To be more precise, when i am done training, and nothing but the model should remain on the GPU, I can breakpoint and issue these commands: (all memory readings come from nvidia-smi): T = torch.rand(1000,1000000).cuda() // Now memory reads 8GB (i.e. a further 4 GB was allocated, so the training 4GB was NOT considered ‘free’ by the cache-allocator, even though it was being reused during training) del T // Still 8 GB (as expected) T = torch.rand(1000,1000000).cuda() // Still 8GB as expected, the cache-allocator is reusing the same space as the first T above
So it looks like the 4GB from training are still taking up space on the GPU, even though they should be freed. But later they are being reused (when retraining the same model). I.e. they can be reused for the same purpose but not for arbitrary tensors - which makes no sense to me, of course.
Is there a way to manually force the caching allocator to free some GPU memory space? Or, since it seems that the cache-allocator doesn’t think the space is actually free - Can I pull my model.to_cpu() and then ask torch to free everything it has on the GPU?
good call, thanks, We already set our input variables in predict() to volatile=True. My impression is that GPU memory left committed from the training is being ‘hoarded’ and it is that memory that I would like to clear / free / repurpose. (I actually tried setting volatile=False, to all my variables in the predict method, but that didn’t fix the memory ‘leak’)
I realise where I was making a mistake. My model has an LSTM and I’m supposed to pass on a new, empty variable as the hidden state. If I pass on an existing variable, such as the hidden state from the previous timestep, the model backprops all the way back to the first epoch on every epoch of training. This is precisely why the GPU memory kept exploding after every epoch. I now have something like this, and it works fine.
I have a similar problem to @nikhilweee. I have tried to clean garbage with calls to both torch.cuda.empty_cache() and torch.cuda.ipc_collect(). This works great in my CNN training loop. Reserved memory stays constant for any number of batches. But in the validation loop, the memory use climbs after each iteration. I found that the difference is the loss.backward() statement in the training loop is cleaning out the garbage somehow. Since this isn’t in validation, it just keeps piling up in spite of the calls to torch.cuda.ipc_collect().

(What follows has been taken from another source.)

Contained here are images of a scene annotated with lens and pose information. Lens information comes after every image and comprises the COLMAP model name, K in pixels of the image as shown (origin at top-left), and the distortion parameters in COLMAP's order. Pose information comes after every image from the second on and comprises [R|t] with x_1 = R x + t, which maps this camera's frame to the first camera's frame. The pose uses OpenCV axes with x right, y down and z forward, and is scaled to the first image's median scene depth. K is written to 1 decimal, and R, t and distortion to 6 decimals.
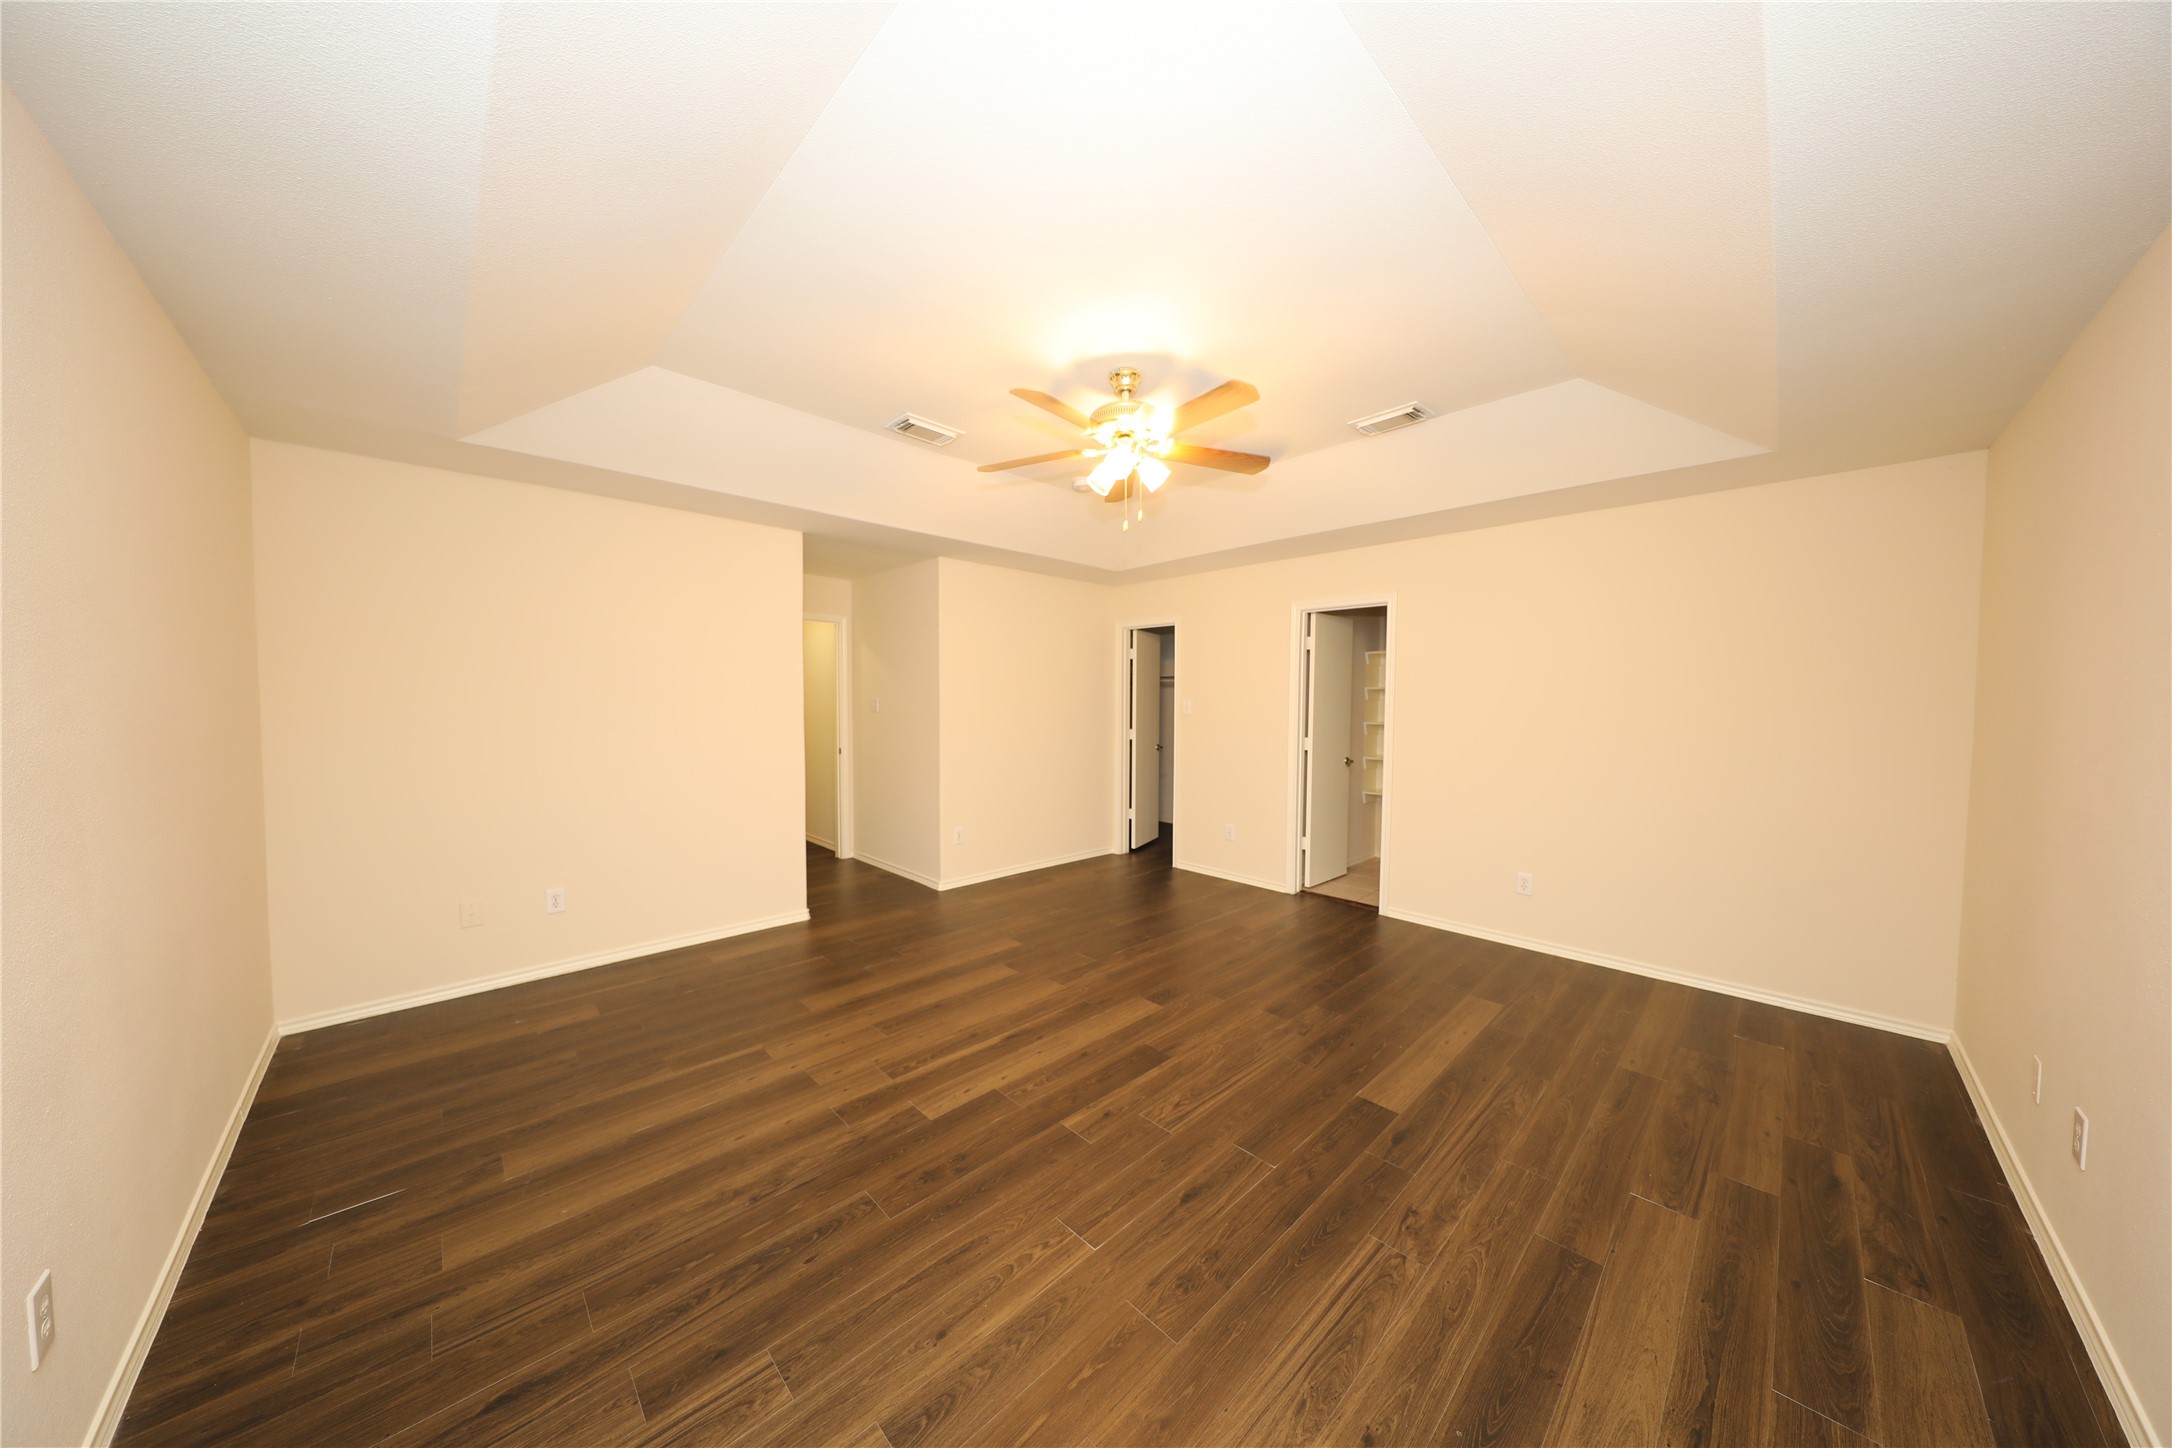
lens RADIAL K [[680.2, 0, 1084.8], [0, 680.2, 724.2], [0, 0, 1]] dist [0.009413, -0.006377]
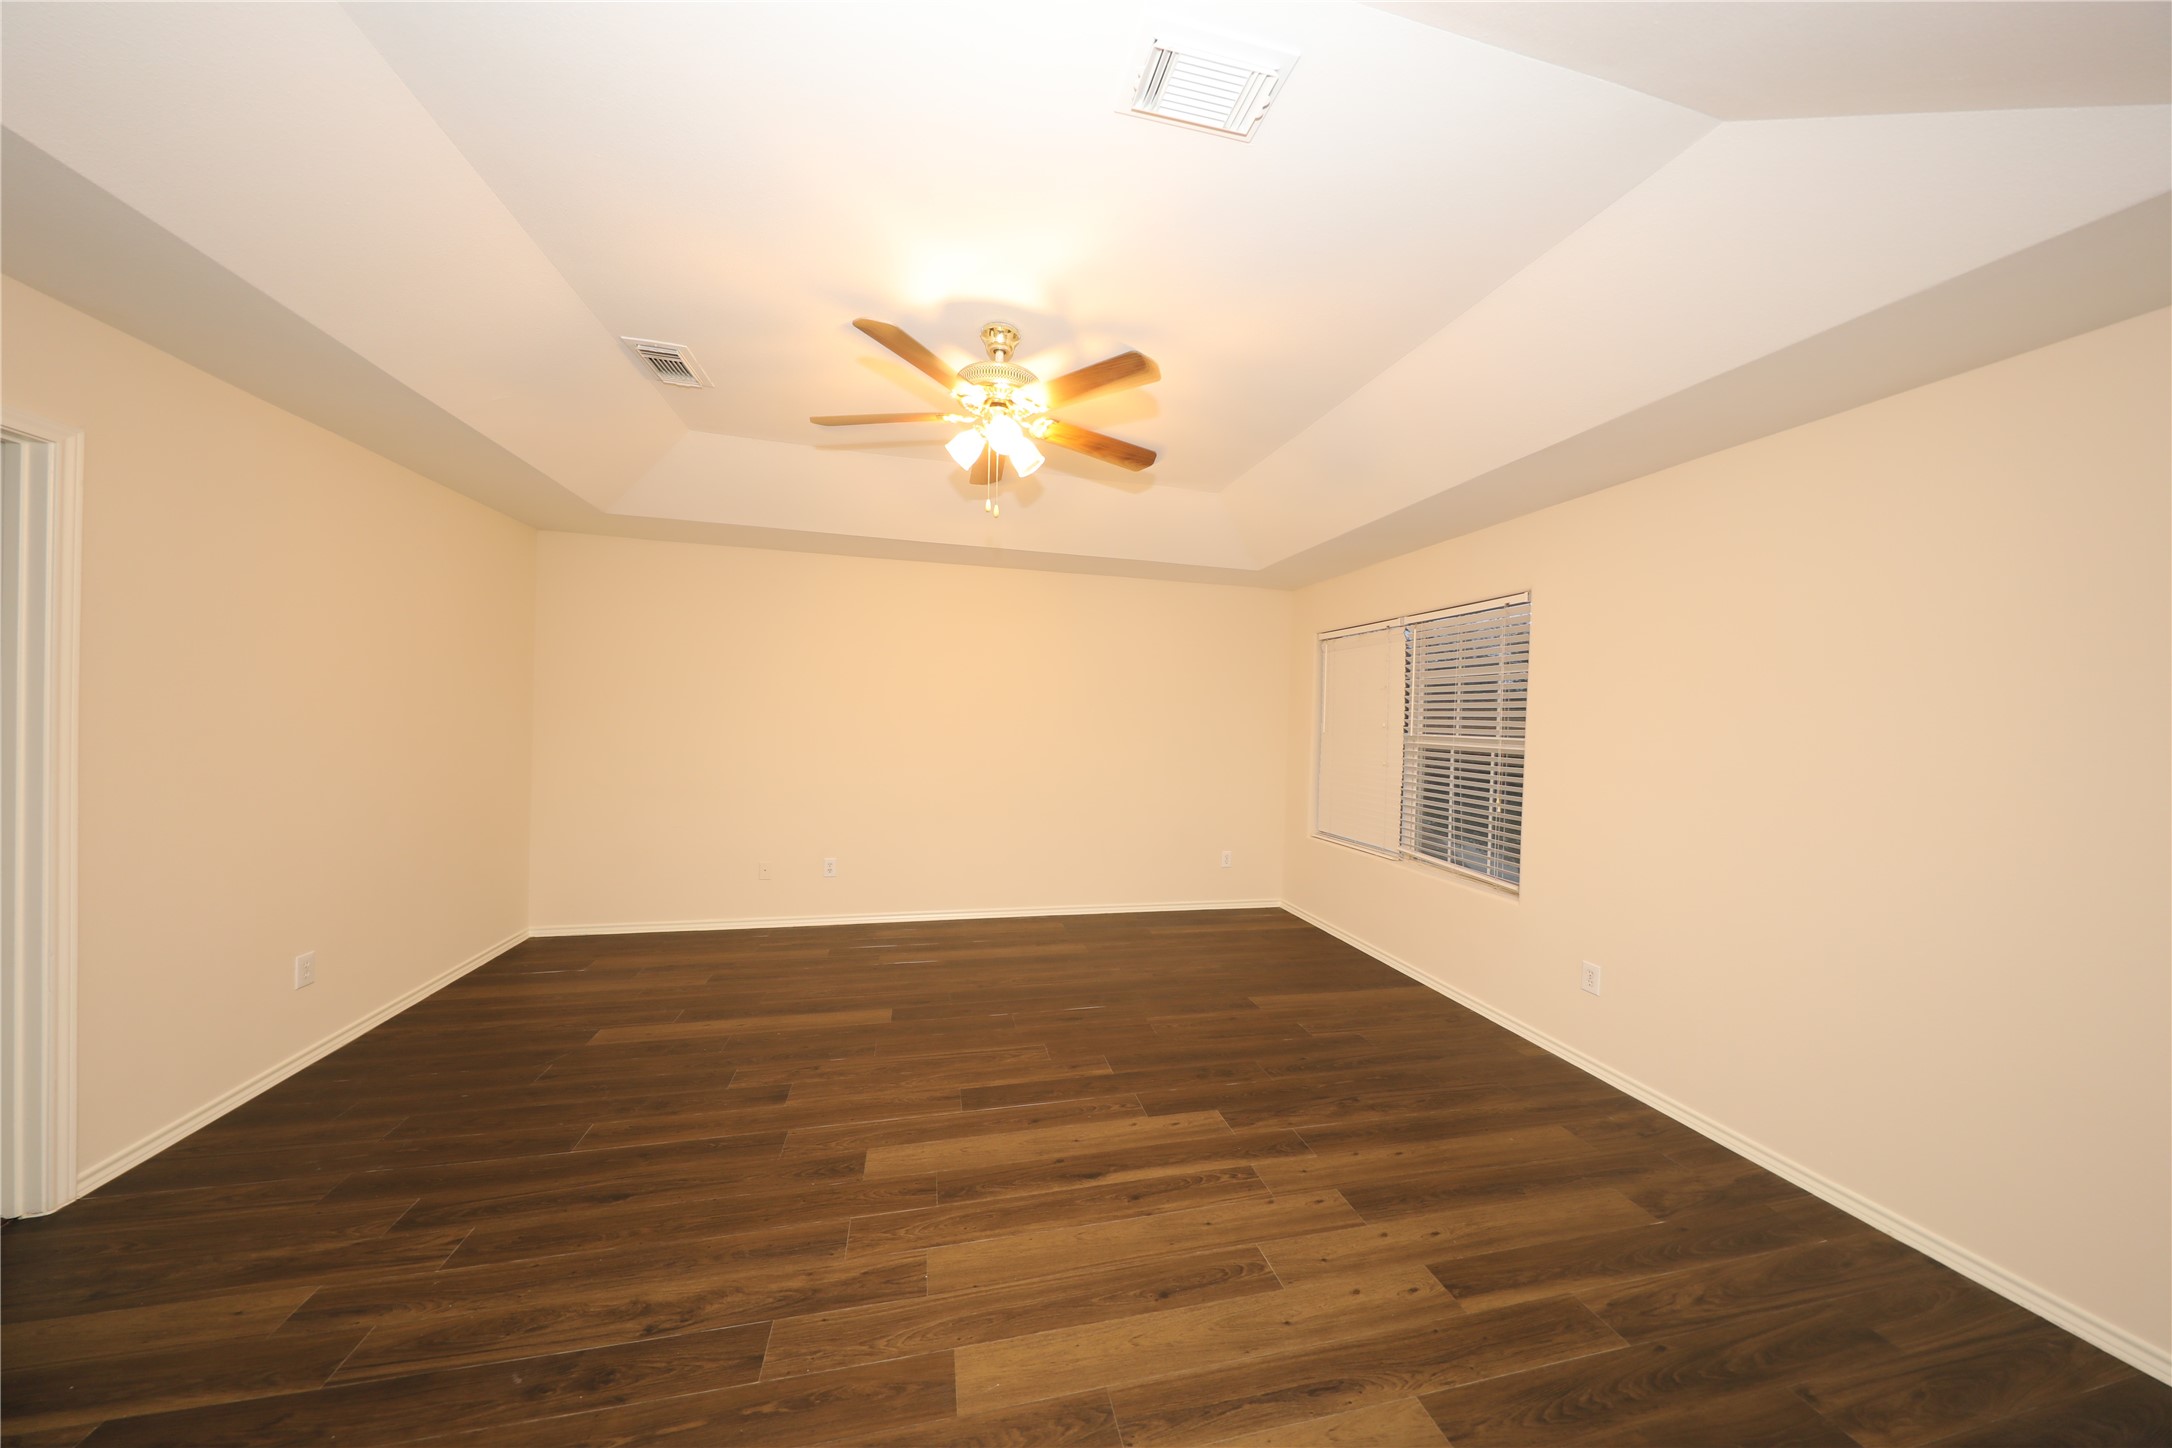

Anybody know what’s going on in the backward method?
Hi, sir, torch.cuda.empty_cache() is really help. Recently, I also came across this problem. Normally, the tasks need 1G GPU memory and then steadily went up to 5G. If torch.cuda.empty_cache() was not called, the GPU memory usage would keep 5G. However, after calling this function, the GPU usage decrease to 1-2 G.
I am training an RL project with PyTorch 0.4.1. So, here I am still confused and cannot find reason. I used TF before and there is no such issue.
I was able to free probably all the GPU memory used by tensors by using the following sequence:
model.to(‘cpu’) # this allows moving to area where you probably have more memory
model_RAM_copy = model.state_dict()
delete_tensors() # this function goes through model children and deletes .weight, like del model.layer1.weight; I do not care about .bias, they are much smaller
model = newModel().to(‘cuda:0’) # recreating the model structure from scratch
criterion =… optimizer =…, lr_scheduler =…
model = load_state_dict(model_RAM_copy )
In fact, my code is a little longer, but I think there is some redunduncy, I just didn’t take time to optmize it. Anyway, it works in terms of memory usage (I can see a beutyful line of GPU Memory usage going up and down, within some stable limits). I am sure this can be done more smoothly, but I was looking for a solution for few days and ended up with this. Does not look pretty, but works. I am not sure about backpropagation correctness or preserving learning rate statistics. Network learns pretty ok, but it is possible that I am loosing some parameters on the way.